Node.js - Exponential Backoff

async function requestWithBackoff(url, options, maxRetries = 5) {
  for (let attempt = 0; attempt < maxRetries; attempt++) {
    const response = await fetch(url, options);

    if (response.status === 429) {
      const retryAfter = response.headers.get('Retry-After');
      const waitTime = retryAfter ? Number(retryAfter) : Math.pow(2, attempt);
      console.log(`Rate limited. Retrying in ${waitTime}s...`);
      await new Promise((r) => setTimeout(r, waitTime * 1000));
      continue;
    }

    // Check remaining quota to proactively slow down
    const remaining = response.headers.get('RateLimit-Remaining');
    if (remaining && Number(remaining) < 10) {
      const reset = Number(response.headers.get('RateLimit-Reset') || 1);
      await new Promise((r) => setTimeout(r, reset * 1000));
    }

    return response;
  }

  throw new Error('Max retries exceeded');
}

const result = await requestWithBackoff('https://api.spider.cloud/crawl', {
  method: 'POST',
  headers: {
    'Authorization': `Bearer ${process.env.SPIDER_API_KEY}`,
    'Content-Type': 'application/json',
  },
  body: JSON.stringify({ url: 'https://example.com', limit: 5 }),
});
console.log(await result.json());

Pro Tip:

Use streaming for large crawls instead of making many individual requests. Streaming uses a single connection and is not subject to per-request rate limits.

Best Practices

Follow these guidelines to stay within rate limits and get the best performance.

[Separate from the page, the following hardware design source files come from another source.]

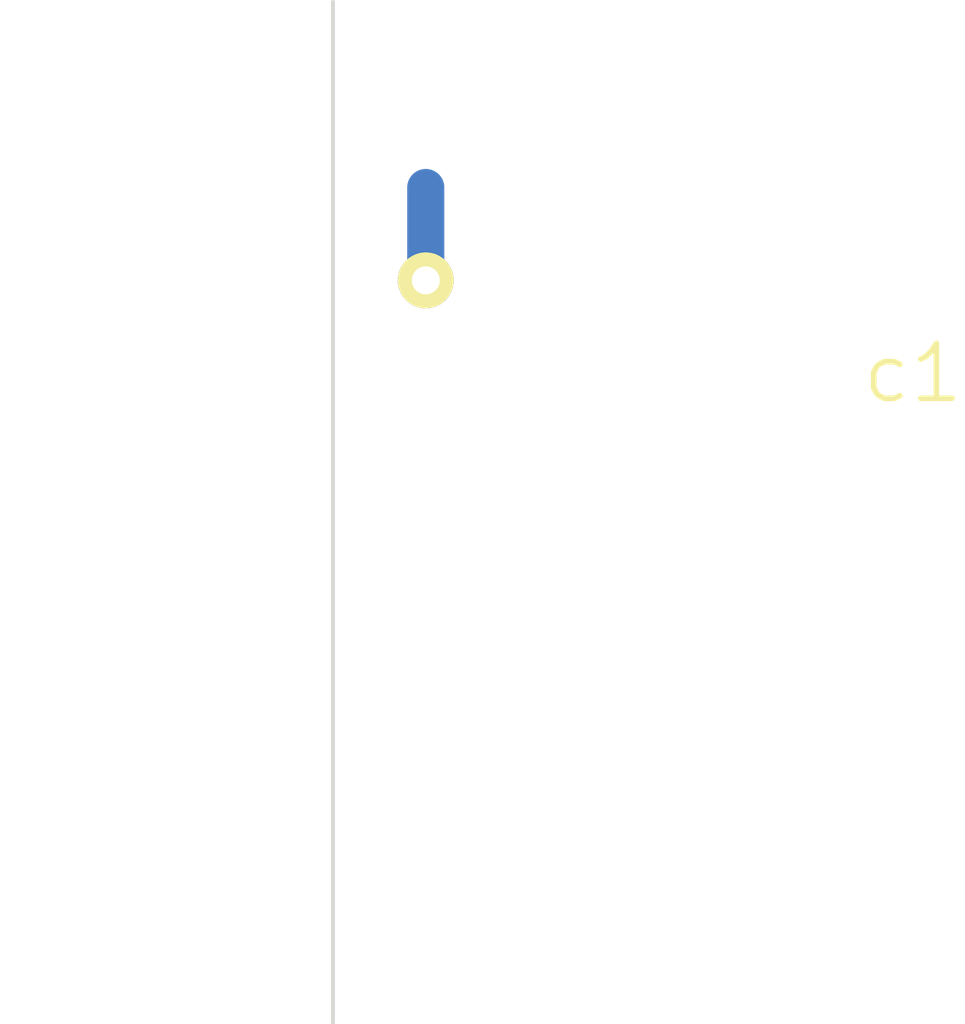
<source format=kicad_pcb>
(kicad_pcb (version 4) (host pcbnew 0.201506282246+5838~23~ubuntu14.04.1-product)

  (general
    (links 39)
    (no_connects 3)
    (area -9.292 -28.167801 22.783001 8.3664)
    (thickness 1.6)
    (drawings 4)
    (tracks 40)
    (zones 0)
    (modules 20)
    (nets 26)
  )

  (page A4)
  (layers
    (0 F.Cu signal)
    (31 B.Cu signal)
    (32 B.Adhes user)
    (33 F.Adhes user)
    (34 B.Paste user)
    (35 F.Paste user)
    (36 B.SilkS user)
    (37 F.SilkS user)
    (38 B.Mask user)
    (39 F.Mask user)
    (40 Dwgs.User user)
    (41 Cmts.User user)
    (42 Eco1.User user)
    (43 Eco2.User user)
    (44 Edge.Cuts user)
    (45 Margin user)
    (46 B.CrtYd user)
    (47 F.CrtYd user)
    (48 B.Fab user)
    (49 F.Fab user)
  )

  (setup
    (last_trace_width 1.016)
    (trace_clearance 0.2)
    (zone_clearance 0.508)
    (zone_45_only no)
    (trace_min 0.2)
    (segment_width 0.2)
    (edge_width 0.1)
    (via_size 0.6)
    (via_drill 0.4)
    (via_min_size 0.4)
    (via_min_drill 0.3)
    (uvia_size 0.3)
    (uvia_drill 0.1)
    (uvias_allowed no)
    (uvia_min_size 0)
    (uvia_min_drill 0)
    (pcb_text_width 0.3)
    (pcb_text_size 1.5 1.5)
    (mod_edge_width 0.15)
    (mod_text_size 1 1)
    (mod_text_width 0.15)
    (pad_size 1.7272 1.7272)
    (pad_drill 1.016)
    (pad_to_mask_clearance 0)
    (aux_axis_origin -0.1778 0.0254)
    (grid_origin 9.9822 10.1854)
    (visible_elements FFFFFFFF)
    (pcbplotparams
      (layerselection 0x010f0_80000001)
      (usegerberextensions false)
      (excludeedgelayer true)
      (linewidth 0.100000)
      (plotframeref false)
      (viasonmask false)
      (mode 1)
      (useauxorigin false)
      (hpglpennumber 1)
      (hpglpenspeed 20)
      (hpglpendiameter 15)
      (hpglpenoverlay 2)
      (psnegative false)
      (psa4output false)
      (plotreference true)
      (plotvalue true)
      (plotinvisibletext false)
      (padsonsilk false)
      (subtractmaskfromsilk false)
      (outputformat 1)
      (mirror false)
      (drillshape 0)
      (scaleselection 1)
      (outputdirectory fab/))
  )

  (net 0 "")
  (net 1 "Net-(P1-Pad1)")
  (net 2 "Net-(R1-Pad2)")
  (net 3 "Net-(P1-Pad2)")
  (net 4 "Net-(R2-Pad2)")
  (net 5 "Net-(P1-Pad3)")
  (net 6 "Net-(R3-Pad2)")
  (net 7 "Net-(P1-Pad4)")
  (net 8 "Net-(R4-Pad2)")
  (net 9 "Net-(D1-Pad2)")
  (net 10 "Net-(D1-Pad1)")
  (net 11 "Net-(D2-Pad1)")
  (net 12 "Net-(D3-Pad1)")
  (net 13 "Net-(D3-Pad2)")
  (net 14 "Net-(D4-Pad1)")
  (net 15 "Net-(D5-Pad1)")
  (net 16 "Net-(D5-Pad2)")
  (net 17 "Net-(D6-Pad1)")
  (net 18 "Net-(D7-Pad1)")
  (net 19 "Net-(D8-Pad1)")
  (net 20 "Net-(R3-Pad1)")
  (net 21 "Net-(R4-Pad1)")
  (net 22 "Net-(R5-Pad1)")
  (net 23 "Net-(R5-Pad2)")
  (net 24 "Net-(R6-Pad1)")
  (net 25 "Net-(R8-Pad1)")

  (net_class Default "This is the default net class."
    (clearance 0.2)
    (trace_width 1.016)
    (via_dia 0.6)
    (via_drill 0.4)
    (uvia_dia 0.3)
    (uvia_drill 0.1)
    (add_net "Net-(D1-Pad1)")
    (add_net "Net-(D1-Pad2)")
    (add_net "Net-(D2-Pad1)")
    (add_net "Net-(D3-Pad1)")
    (add_net "Net-(D3-Pad2)")
    (add_net "Net-(D4-Pad1)")
    (add_net "Net-(D5-Pad1)")
    (add_net "Net-(D5-Pad2)")
    (add_net "Net-(D6-Pad1)")
    (add_net "Net-(D7-Pad1)")
    (add_net "Net-(D8-Pad1)")
    (add_net "Net-(P1-Pad1)")
    (add_net "Net-(P1-Pad2)")
    (add_net "Net-(P1-Pad3)")
    (add_net "Net-(P1-Pad4)")
    (add_net "Net-(R1-Pad2)")
    (add_net "Net-(R2-Pad2)")
    (add_net "Net-(R3-Pad1)")
    (add_net "Net-(R3-Pad2)")
    (add_net "Net-(R4-Pad1)")
    (add_net "Net-(R4-Pad2)")
    (add_net "Net-(R5-Pad1)")
    (add_net "Net-(R5-Pad2)")
    (add_net "Net-(R6-Pad1)")
    (add_net "Net-(R8-Pad1)")
  )



  (module XXX (layer F.Cu) (tedit 5593A078) (tstamp 5593925D)
    (at 11.303 -21.7678)
    (path /55938144)
    (fp_text reference c1 (at 4.445 3.81) (layer F.SilkS)
      (effects (font (size 1.5 1.5) (thickness 0.15)))
    )
    (fp_text value "" (at -20.32 -3.81) (layer F.SilkS)
      (effects (font (size 1.5 1.5) (thickness 0.15)))
    )
    (pad 1 thru_hole circle (at -8.89 1.27) (size 1.524 1.524) (drill 0.762) (layers *.Cu *.Mask F.SilkS)
      (net 4 "Net-(R2-Pad2)"))

  )


  (module YYY (layer F.Cu) (tedit 5593A078) (tstamp 5593925D)
    (at 11.303 -21.7678)
    (path /55938144)
    (fp_text reference c1 (at 4.445 3.81) (layer F.SilkS)
      (effects (font (size 1.5 1.5) (thickness 0.15)))
    )
    (fp_text value "" (at -20.32 -3.81) (layer F.SilkS)
      (effects (font (size 1.5 1.5) (thickness 0.15)))
    )
    (pad 1 thru_hole circle (at -8.89 1.27) (size 1.524 1.524) (drill 0.762) (layers *.Cu *.Mask F.SilkS)
      (net 4 "Net-(R2-Pad2)"))

  )

  (gr_line (start -0.127 -0.1778) (end -0.127 -28.1178) (angle 90) (layer Edge.Cuts) (width 0.1))


  (segment (start 2.413 -20.4978) (end 2.413 -23.0378) (width 1.016) (layer B.Cu) (net 1))

)

</source>
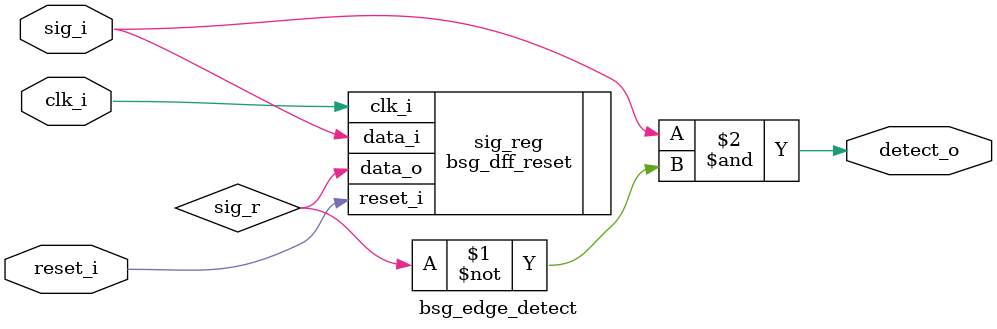
<source format=sv>

`include "bsg_defines.sv"

module bsg_edge_detect
 #(parameter falling_not_rising_p = 0)
  (input     clk_i
   , input   reset_i

   , input   sig_i
   , output  detect_o
   );

  logic sig_r;
  bsg_dff_reset
   #(.width_p(1))
   sig_reg
    (.clk_i(clk_i)
     ,.reset_i(reset_i)
  
     ,.data_i(sig_i)
     ,.data_o(sig_r)
     );

   if (falling_not_rising_p == 1)
     begin : falling
        assign detect_o = ~sig_i &  sig_r;
     end
   else
     begin : rising
        assign detect_o =  sig_i & ~sig_r;
     end

endmodule


</source>
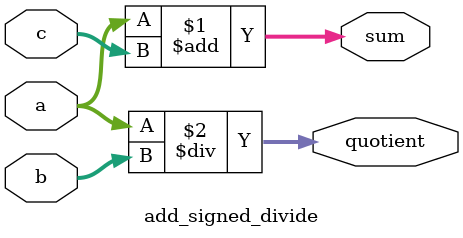
<source format=sv>
module add_signed_divide (
    input signed [7:0] a,
    input signed [7:0] b,
    input signed [7:0] c,
    output signed [15:0] sum,
    output signed [7:0] quotient
);
    assign sum = a + c;                // 加法
    assign quotient = a / b;            // 除法
endmodule

</source>
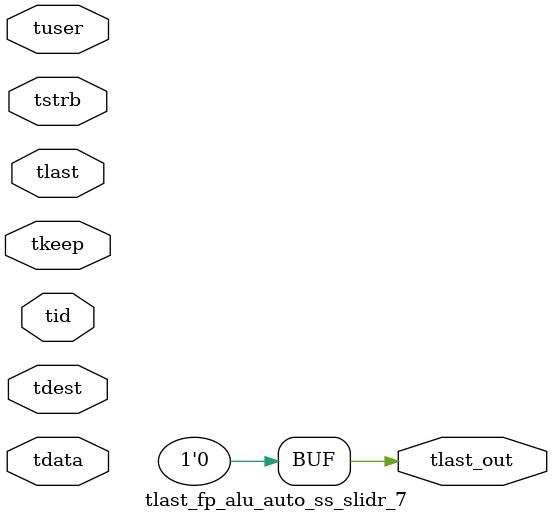
<source format=v>


`timescale 1ps/1ps

module tlast_fp_alu_auto_ss_slidr_7 #
(
parameter C_S_AXIS_TID_WIDTH   = 1,
parameter C_S_AXIS_TUSER_WIDTH = 0,
parameter C_S_AXIS_TDATA_WIDTH = 0,
parameter C_S_AXIS_TDEST_WIDTH = 0
)
(
input  [(C_S_AXIS_TID_WIDTH   == 0 ? 1 : C_S_AXIS_TID_WIDTH)-1:0       ] tid,
input  [(C_S_AXIS_TDATA_WIDTH == 0 ? 1 : C_S_AXIS_TDATA_WIDTH)-1:0     ] tdata,
input  [(C_S_AXIS_TUSER_WIDTH == 0 ? 1 : C_S_AXIS_TUSER_WIDTH)-1:0     ] tuser,
input  [(C_S_AXIS_TDEST_WIDTH == 0 ? 1 : C_S_AXIS_TDEST_WIDTH)-1:0     ] tdest,
input  [(C_S_AXIS_TDATA_WIDTH/8)-1:0 ] tkeep,
input  [(C_S_AXIS_TDATA_WIDTH/8)-1:0 ] tstrb,
input  [0:0]                                                             tlast,
output                                                                   tlast_out
);

assign tlast_out = {1'b0};

endmodule


</source>
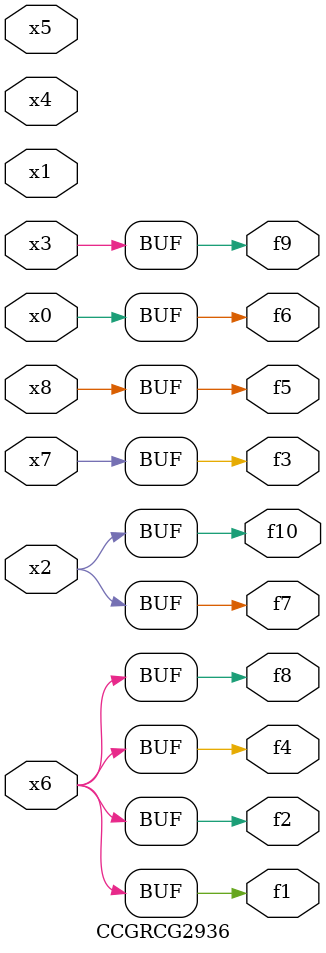
<source format=v>
module CCGRCG2936(
	input x0, x1, x2, x3, x4, x5, x6, x7, x8,
	output f1, f2, f3, f4, f5, f6, f7, f8, f9, f10
);
	assign f1 = x6;
	assign f2 = x6;
	assign f3 = x7;
	assign f4 = x6;
	assign f5 = x8;
	assign f6 = x0;
	assign f7 = x2;
	assign f8 = x6;
	assign f9 = x3;
	assign f10 = x2;
endmodule

</source>
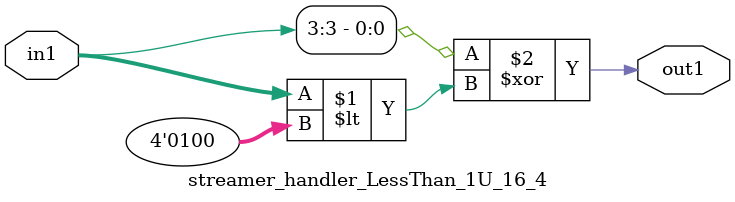
<source format=v>

`timescale 1ps / 1ps


module streamer_handler_LessThan_1U_16_4( in1, out1 );

    input [3:0] in1;
    output out1;

    
    // rtl_process:streamer_handler_LessThan_1U_16_4/streamer_handler_LessThan_1U_16_4_thread_1
    assign out1 = (in1[3] ^ in1 < 4'd04);

endmodule


</source>
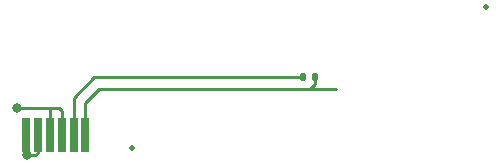
<source format=gbr>
%TF.GenerationSoftware,KiCad,Pcbnew,6.0.11-2627ca5db0~126~ubuntu22.04.1*%
%TF.CreationDate,2025-05-27T11:14:05+02:00*%
%TF.ProjectId,qPocketPCR_Lid,71506f63-6b65-4745-9043-525f4c69642e,rev?*%
%TF.SameCoordinates,Original*%
%TF.FileFunction,Copper,L2,Bot*%
%TF.FilePolarity,Positive*%
%FSLAX46Y46*%
G04 Gerber Fmt 4.6, Leading zero omitted, Abs format (unit mm)*
G04 Created by KiCad (PCBNEW 6.0.11-2627ca5db0~126~ubuntu22.04.1) date 2025-05-27 11:14:05*
%MOMM*%
%LPD*%
G01*
G04 APERTURE LIST*
G04 Aperture macros list*
%AMRoundRect*
0 Rectangle with rounded corners*
0 $1 Rounding radius*
0 $2 $3 $4 $5 $6 $7 $8 $9 X,Y pos of 4 corners*
0 Add a 4 corners polygon primitive as box body*
4,1,4,$2,$3,$4,$5,$6,$7,$8,$9,$2,$3,0*
0 Add four circle primitives for the rounded corners*
1,1,$1+$1,$2,$3*
1,1,$1+$1,$4,$5*
1,1,$1+$1,$6,$7*
1,1,$1+$1,$8,$9*
0 Add four rect primitives between the rounded corners*
20,1,$1+$1,$2,$3,$4,$5,0*
20,1,$1+$1,$4,$5,$6,$7,0*
20,1,$1+$1,$6,$7,$8,$9,0*
20,1,$1+$1,$8,$9,$2,$3,0*%
G04 Aperture macros list end*
%TA.AperFunction,SMDPad,CuDef*%
%ADD10R,0.800000X3.000000*%
%TD*%
%TA.AperFunction,SMDPad,CuDef*%
%ADD11C,0.500000*%
%TD*%
%TA.AperFunction,SMDPad,CuDef*%
%ADD12RoundRect,0.135000X0.135000X0.185000X-0.135000X0.185000X-0.135000X-0.185000X0.135000X-0.185000X0*%
%TD*%
%TA.AperFunction,ViaPad*%
%ADD13C,0.800000*%
%TD*%
%TA.AperFunction,Conductor*%
%ADD14C,0.250000*%
%TD*%
%TA.AperFunction,Conductor*%
%ADD15C,0.170000*%
%TD*%
G04 APERTURE END LIST*
D10*
%TO.P,X7,1,1*%
%TO.N,Net-(X3-Pad1)*%
X56336000Y-104900810D03*
%TD*%
D11*
%TO.P,FID2,*%
%TO.N,*%
X62250000Y-106000000D03*
%TD*%
%TO.P,FID1,*%
%TO.N,*%
X92250000Y-94000000D03*
%TD*%
D12*
%TO.P,TH1,1*%
%TO.N,Net-(TH1-Pad1)*%
X77760000Y-100000000D03*
%TO.P,TH1,2*%
%TO.N,Net-(TH1-Pad2)*%
X76740000Y-100000000D03*
%TD*%
D10*
%TO.P,X3,1,1*%
%TO.N,Net-(X3-Pad1)*%
X53336000Y-104900810D03*
%TD*%
%TO.P,X4,1,1*%
%TO.N,Net-(X3-Pad1)*%
X55336000Y-104900810D03*
%TD*%
%TO.P,X2,1,1*%
%TO.N,Net-(TH1-Pad2)*%
X57336000Y-104900810D03*
%TD*%
%TO.P,X6,1,1*%
%TO.N,Net-(X3-Pad1)*%
X54336000Y-104900810D03*
%TD*%
%TO.P,X1,1,1*%
%TO.N,Net-(TH1-Pad1)*%
X58336000Y-104900810D03*
%TD*%
D13*
%TO.N,Net-(X3-Pad1)*%
X52510000Y-102600000D03*
X53350000Y-106600000D03*
%TD*%
D14*
%TO.N,Net-(TH1-Pad1)*%
X79550000Y-101020000D02*
X59480000Y-101020000D01*
X77760000Y-100600000D02*
X77340000Y-101020000D01*
X77760000Y-100000000D02*
X77760000Y-100600000D01*
X58336000Y-102164000D02*
X58336000Y-104900810D01*
X59480000Y-101020000D02*
X58336000Y-102164000D01*
%TO.N,Net-(TH1-Pad2)*%
X59100000Y-100000000D02*
X76740000Y-100000000D01*
X57336000Y-104900810D02*
X57336000Y-101764000D01*
X57336000Y-101764000D02*
X59100000Y-100000000D01*
%TO.N,Net-(X3-Pad1)*%
X54336000Y-104900810D02*
X54336000Y-106364000D01*
X54336000Y-106364000D02*
X54100000Y-106600000D01*
X53336000Y-104900810D02*
X53336000Y-106536000D01*
X54900000Y-102600000D02*
X55400000Y-102600000D01*
D15*
X55400000Y-102600000D02*
X55336000Y-102664000D01*
D14*
X56100000Y-102600000D02*
X56336000Y-102836000D01*
X54100000Y-106600000D02*
X53350000Y-106600000D01*
X52510000Y-102600000D02*
X54900000Y-102600000D01*
X53336000Y-106536000D02*
X53400000Y-106600000D01*
X55400000Y-102600000D02*
X56100000Y-102600000D01*
X56336000Y-102836000D02*
X56336000Y-104900810D01*
X55336000Y-102664000D02*
X55336000Y-104900810D01*
%TD*%
M02*

</source>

Batch requests: Use the limit parameter to crawl multiple pages in a single request instead of making separate requests for each page.
Monitor headers: Check RateLimit-Remaining before making additional requests. Pause when approaching zero.
Use webhooks: For long-running crawls, set up webhooks to receive results asynchronously instead of polling.
Cache results: Store crawl results locally to avoid re-fetching the same pages.
Use streaming: For crawling many pages, use concurrent streaming to process results as they arrive.